Stored data entries
+-------+

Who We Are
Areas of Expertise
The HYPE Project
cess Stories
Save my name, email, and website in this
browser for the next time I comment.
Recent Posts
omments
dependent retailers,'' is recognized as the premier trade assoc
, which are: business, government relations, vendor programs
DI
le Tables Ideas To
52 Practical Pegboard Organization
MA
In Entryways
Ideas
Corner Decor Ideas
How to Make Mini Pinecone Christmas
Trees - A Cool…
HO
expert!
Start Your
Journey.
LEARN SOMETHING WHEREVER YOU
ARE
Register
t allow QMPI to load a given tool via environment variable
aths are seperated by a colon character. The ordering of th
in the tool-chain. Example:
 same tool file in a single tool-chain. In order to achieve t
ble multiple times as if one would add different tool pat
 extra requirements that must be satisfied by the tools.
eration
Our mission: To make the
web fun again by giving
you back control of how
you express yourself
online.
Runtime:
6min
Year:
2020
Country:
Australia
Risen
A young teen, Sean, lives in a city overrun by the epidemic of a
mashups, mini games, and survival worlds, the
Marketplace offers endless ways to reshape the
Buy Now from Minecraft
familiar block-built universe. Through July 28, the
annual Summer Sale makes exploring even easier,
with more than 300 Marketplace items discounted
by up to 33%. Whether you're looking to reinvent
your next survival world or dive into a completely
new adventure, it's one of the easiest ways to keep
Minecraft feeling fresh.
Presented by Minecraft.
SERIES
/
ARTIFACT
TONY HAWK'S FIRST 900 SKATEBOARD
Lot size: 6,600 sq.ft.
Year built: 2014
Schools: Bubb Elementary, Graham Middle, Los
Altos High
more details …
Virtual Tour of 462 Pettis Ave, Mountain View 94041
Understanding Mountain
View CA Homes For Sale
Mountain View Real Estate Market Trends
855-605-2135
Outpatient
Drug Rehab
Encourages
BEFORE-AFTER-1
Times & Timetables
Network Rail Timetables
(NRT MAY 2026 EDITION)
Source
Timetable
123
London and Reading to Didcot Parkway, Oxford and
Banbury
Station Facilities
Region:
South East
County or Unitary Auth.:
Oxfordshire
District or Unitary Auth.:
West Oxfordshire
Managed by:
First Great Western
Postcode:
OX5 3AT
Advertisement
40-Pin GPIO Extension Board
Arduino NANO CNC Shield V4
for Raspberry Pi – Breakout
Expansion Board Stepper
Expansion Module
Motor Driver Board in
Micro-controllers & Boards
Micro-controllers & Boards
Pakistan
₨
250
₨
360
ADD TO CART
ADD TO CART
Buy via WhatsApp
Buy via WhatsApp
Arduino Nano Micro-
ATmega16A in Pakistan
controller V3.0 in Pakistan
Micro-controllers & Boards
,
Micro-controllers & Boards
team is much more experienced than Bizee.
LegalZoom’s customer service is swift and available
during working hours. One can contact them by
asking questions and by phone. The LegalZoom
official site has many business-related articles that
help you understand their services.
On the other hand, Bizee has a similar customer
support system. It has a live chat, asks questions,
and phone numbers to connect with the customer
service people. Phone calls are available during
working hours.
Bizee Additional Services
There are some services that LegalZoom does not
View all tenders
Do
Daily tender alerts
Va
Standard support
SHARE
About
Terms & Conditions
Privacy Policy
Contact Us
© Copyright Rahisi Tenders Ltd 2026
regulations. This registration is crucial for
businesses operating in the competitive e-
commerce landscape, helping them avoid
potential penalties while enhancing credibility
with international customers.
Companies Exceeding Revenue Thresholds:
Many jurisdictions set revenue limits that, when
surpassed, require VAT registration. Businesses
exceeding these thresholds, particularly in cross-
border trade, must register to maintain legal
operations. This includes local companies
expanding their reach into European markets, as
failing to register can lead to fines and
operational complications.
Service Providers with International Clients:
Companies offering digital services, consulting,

+-------+

_What is expected_: Collect the complete line wherever the string "Timetables" appears in the records.

_Response to this task_:
Times & Timetables
Network Rail Timetables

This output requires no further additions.